(Dataset records)
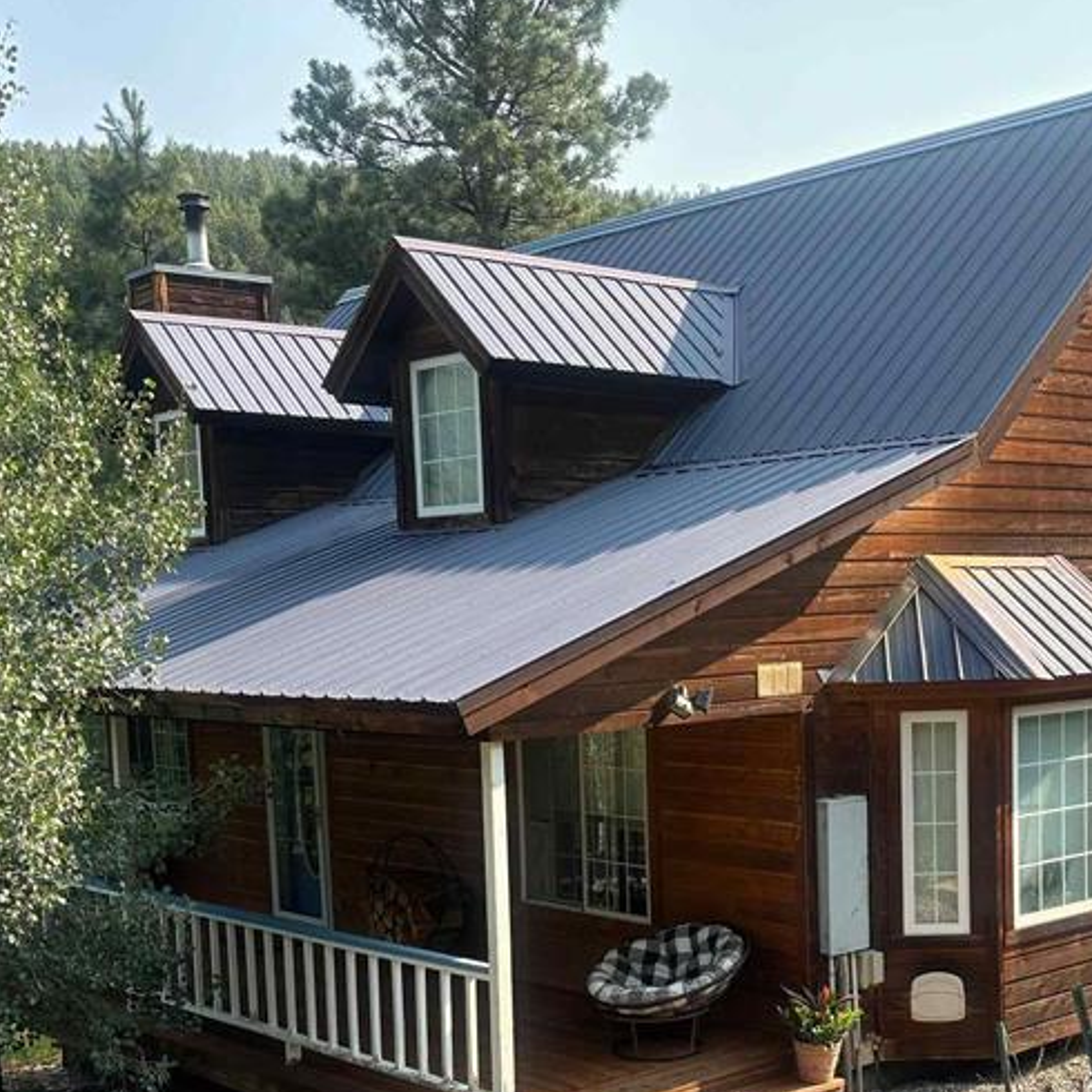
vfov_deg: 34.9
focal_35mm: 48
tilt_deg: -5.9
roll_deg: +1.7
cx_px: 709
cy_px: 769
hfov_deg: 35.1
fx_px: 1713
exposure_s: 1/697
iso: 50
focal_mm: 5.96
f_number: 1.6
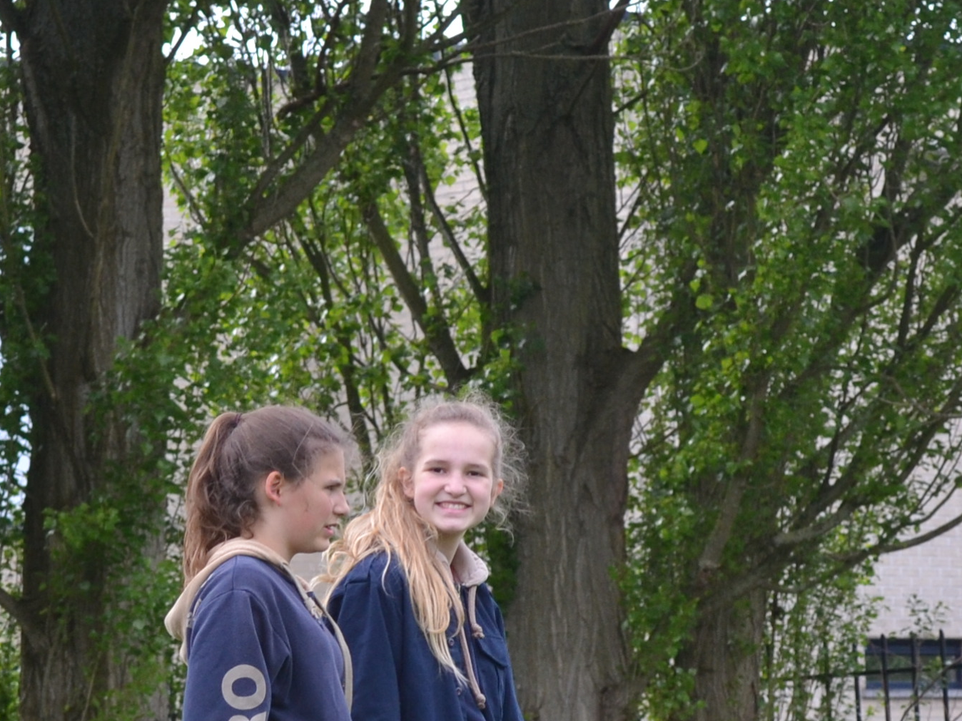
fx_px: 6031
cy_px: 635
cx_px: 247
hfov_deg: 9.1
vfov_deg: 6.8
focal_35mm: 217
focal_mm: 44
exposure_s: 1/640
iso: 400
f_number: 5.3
--
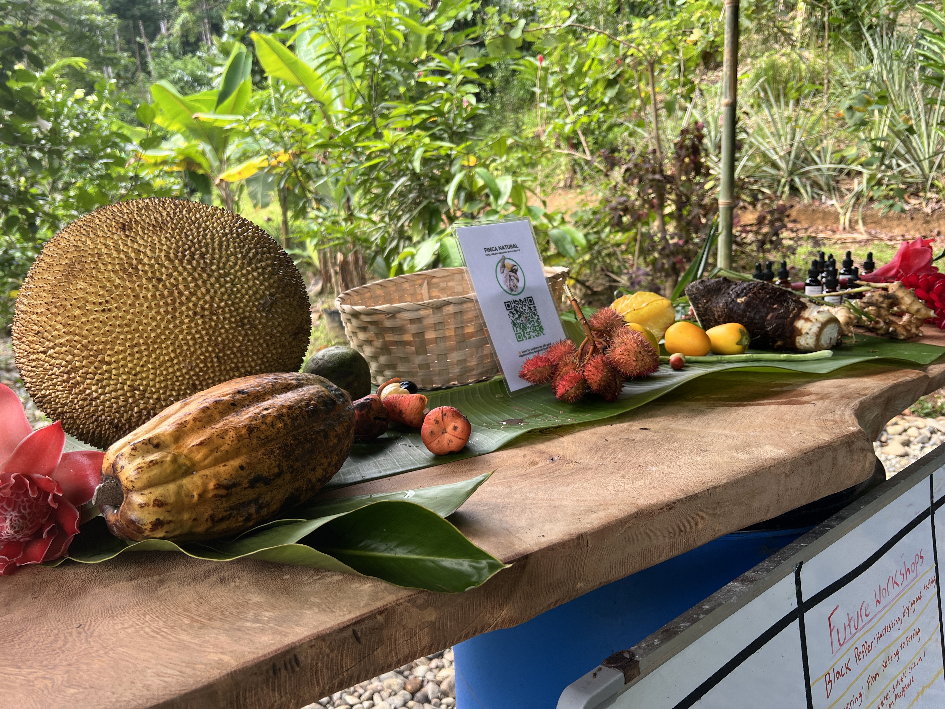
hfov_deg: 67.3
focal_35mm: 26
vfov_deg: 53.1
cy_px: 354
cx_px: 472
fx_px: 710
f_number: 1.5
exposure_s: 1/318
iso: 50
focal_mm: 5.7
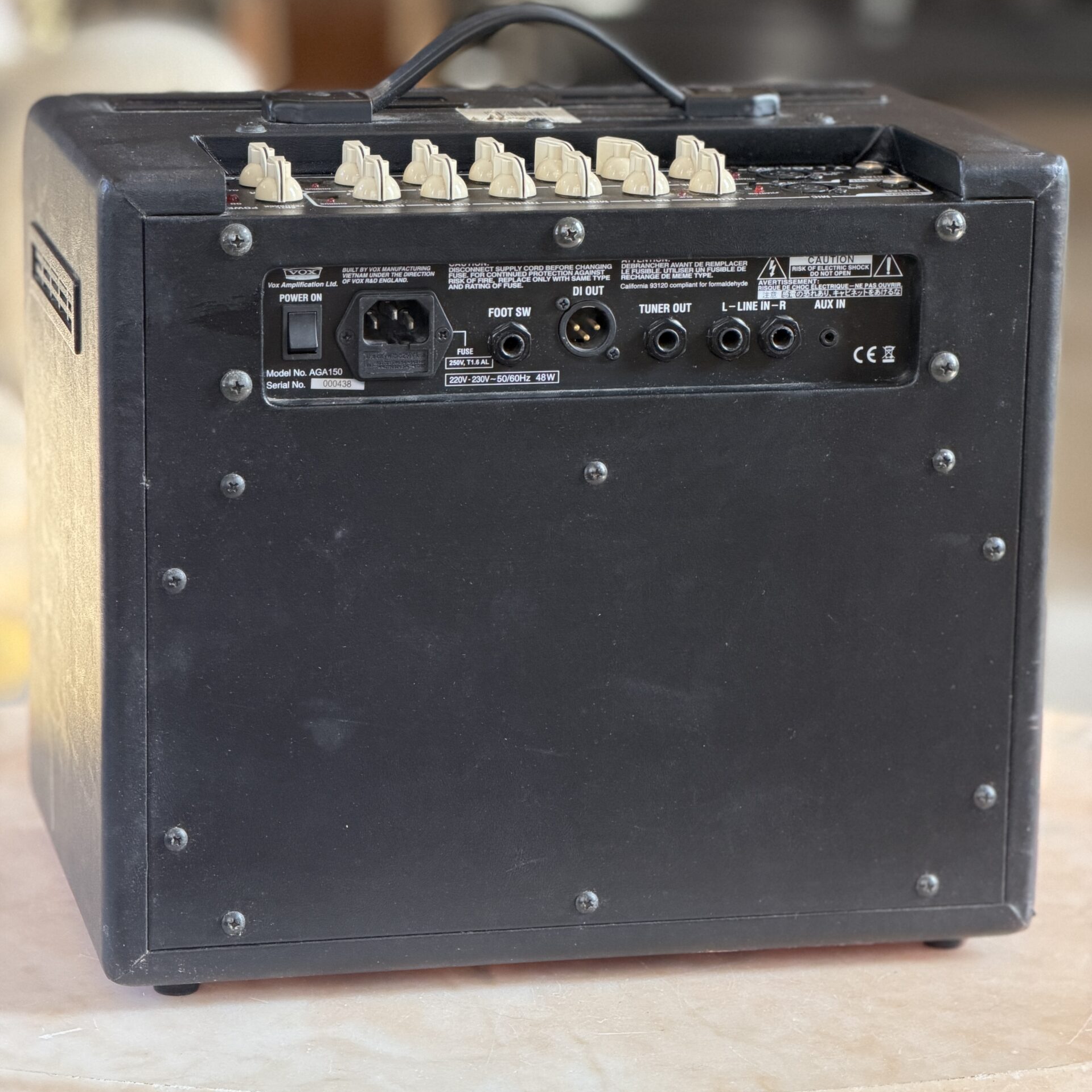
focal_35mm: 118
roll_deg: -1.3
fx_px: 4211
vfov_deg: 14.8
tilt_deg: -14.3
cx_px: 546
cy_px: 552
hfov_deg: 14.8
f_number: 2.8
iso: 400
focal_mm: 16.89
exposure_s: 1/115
...
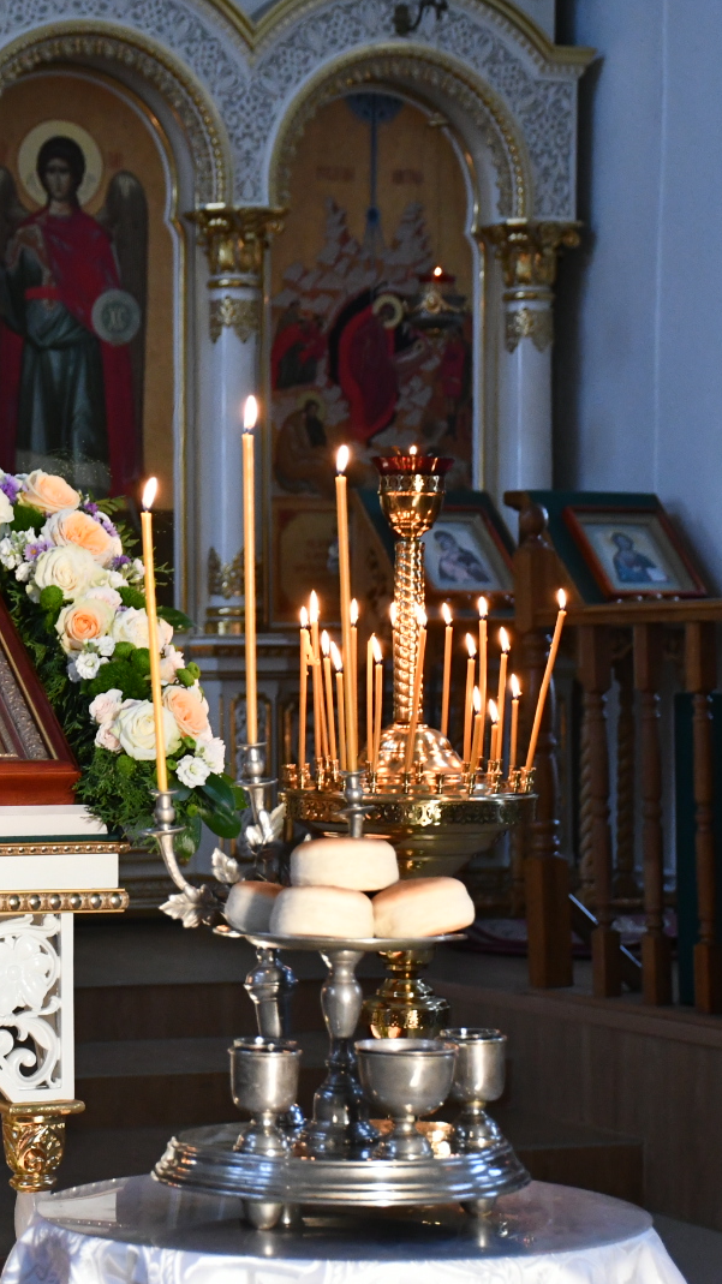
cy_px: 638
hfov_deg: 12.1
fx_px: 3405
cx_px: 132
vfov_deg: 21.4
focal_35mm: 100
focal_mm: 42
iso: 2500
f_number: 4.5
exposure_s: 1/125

ACTIVITY:
Exactly the lines above, from the one containing "vfov_deg: 34.9" down to the one containing "f_number: 5.3", are to be repeated, including both ends. Pictures are not part of the copy.

ANSWER BELOW:
vfov_deg: 34.9
focal_35mm: 48
tilt_deg: -5.9
roll_deg: +1.7
cx_px: 709
cy_px: 769
hfov_deg: 35.1
fx_px: 1713
exposure_s: 1/697
iso: 50
focal_mm: 5.96
f_number: 1.6
fx_px: 6031
cy_px: 635
cx_px: 247
hfov_deg: 9.1
vfov_deg: 6.8
focal_35mm: 217
focal_mm: 44
exposure_s: 1/640
iso: 400
f_number: 5.3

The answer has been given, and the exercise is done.